(BRIEF 1)
Name every organization or institution mentioned in the passage on squid and ocean fisheries below.
(BRIEF 2)
Write the next part of the passage on squid and ocean fisheries below, starting after its final sentence.

It means that humans have gone after the bigger predators of the ocean and are now pursuing the smaller species that are left.
“There are far fewer sharks than there were before, and I’m talking about 10 times less, so the things that the sharks ate are doing just fine. The squid, among other things,” said Daniel Pauly, a professor of marine biology at the University of British Columbia and founder of Sea Around Us, a project that researches global fisheries trends.
Even though squid appear better able to adapt to changing ocean conditions—and, perhaps, thrive—it doesn’t mean we should “fish the hell out of them,” Pauly added.
Pauly believes that the relative abundance of squid suggests that the oceans are moving into a new state and that certain species are “recovery fauna”—those that survive but in a declining, changed system. And, he warned, “squid aren’t immune to deoxygenated waters and ocean heat waves.”
If humans haul too many of these enigmatic creatures out of the sea—even if they’re thriving, which is in doubt—that has consequences.
Asian and Mediterranean countries, especially Italy and Spain, have consumed squid for thousands of years. Americans only embraced them after they were fried and rebranded as “calamari” in the 1970s. But sea creatures have their own appetites, and a potential decline in squid matters whether consumers care about running out of fried squid tentacles or not.
“We know so little about them because the deep sea is so large, and because of these large populations and because they occur around the world, that makes them important in the food web,” said Henk-Jan Hoving, a deep-sea biologist with the GEOMAR Helmholtz Centre for Ocean Research Kiel. “It’s estimated that the population of whales alone consumes more than all human fisheries combined. It’s almost incomprehensible how much that is.”

Stored data entries
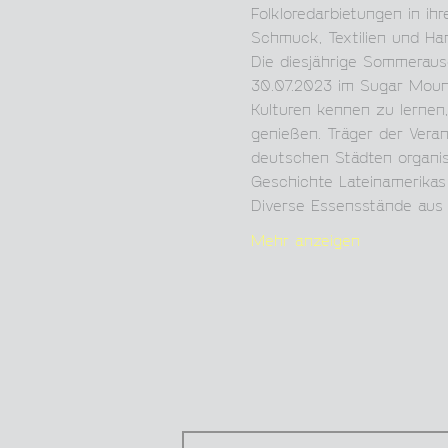
Folkloredarbietungen in ih
Schmuck, Textilien und Ha
Die diesjährige Sommerau
30.07.2023 im Sugar Mount
Kulturen kennen zu lernen
genießen. Träger der Vera
deutschen Städten organisi
Geschichte Lateinamerikas
Diverse Essensstände aus 
Mehr anzeigen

(EXERCISE RESPONSE 1)
University of British Columbia
Sea Around Us
GEOMAR Helmholtz Centre for Ocean Research Kiel

(EXERCISE RESPONSE 2)
Hoving’s research has underscored the pivotal role that squid play in ocean food webs as both prey and predator, and he urges more oversight to prevent overfishing.
“If you look at how important some of these squids are—the central role they play in regional and global food webs—I’d definitely call it a concern,” he said.
Seafood Watch, too, is concerned about the species that rely on squid (and that squid rely on), and is currently reviewing a new standard for “forage fish”—species that are preyed on by larger fish.
“Squid and anchovies are important to the food web,” Boustany said. “We do have a precautionary approach because we realize they have this added impact, and the health of their stock is important for their stock, but other populations as well.”
In 2015, a team of researchers coined yet another marine-focused term—contagious resource exploitation—to describe what they called a “new global extraction phenomenon.”
Their research looked at the lightning-fast rise in the trade of sea cucumbers—a rubbery, tubular scavenger that feeds off the ocean floor. They found that, within a 15-year period from 1996 to 2011, the number of countries providing sea cucumbers to China grew from 35 to 83, occupying 90 percent of the world’s tropical coastline.
They characterized the pattern as a “fast-moving system resembling a disease epidemic, where long-distance transport expedites large-scale expansion.”
Put another way, the world’s modern fishing and trade systems can and might deplete squid and then move on to the next, maybe inferior, protein. Some researchers, not coincidentally, believe that could be jellyfish.
“I don’t have an immediate concern,” Hoving said. “But humans have an urge to harvest and have such enormous technical capacity. Who knows? We may be capable of extermination. That would, of course, be a disaster.”
Next to a bike path that runs by the Monterey Bay Aquarium, a small boulder sits under some coastal pine trees. A plaque screwed to the rock acknowledges the Chinese fishing village that used to lie on the site, which was burned to the ground “after a fire of suspicious origin raced through it in 1906.”
It also acknowledges that the villagers launched the state’s squid fishery.
Two or three hundred years from now, the boulder will likely sit under water. What creatures will swim around it is anyone’s guess.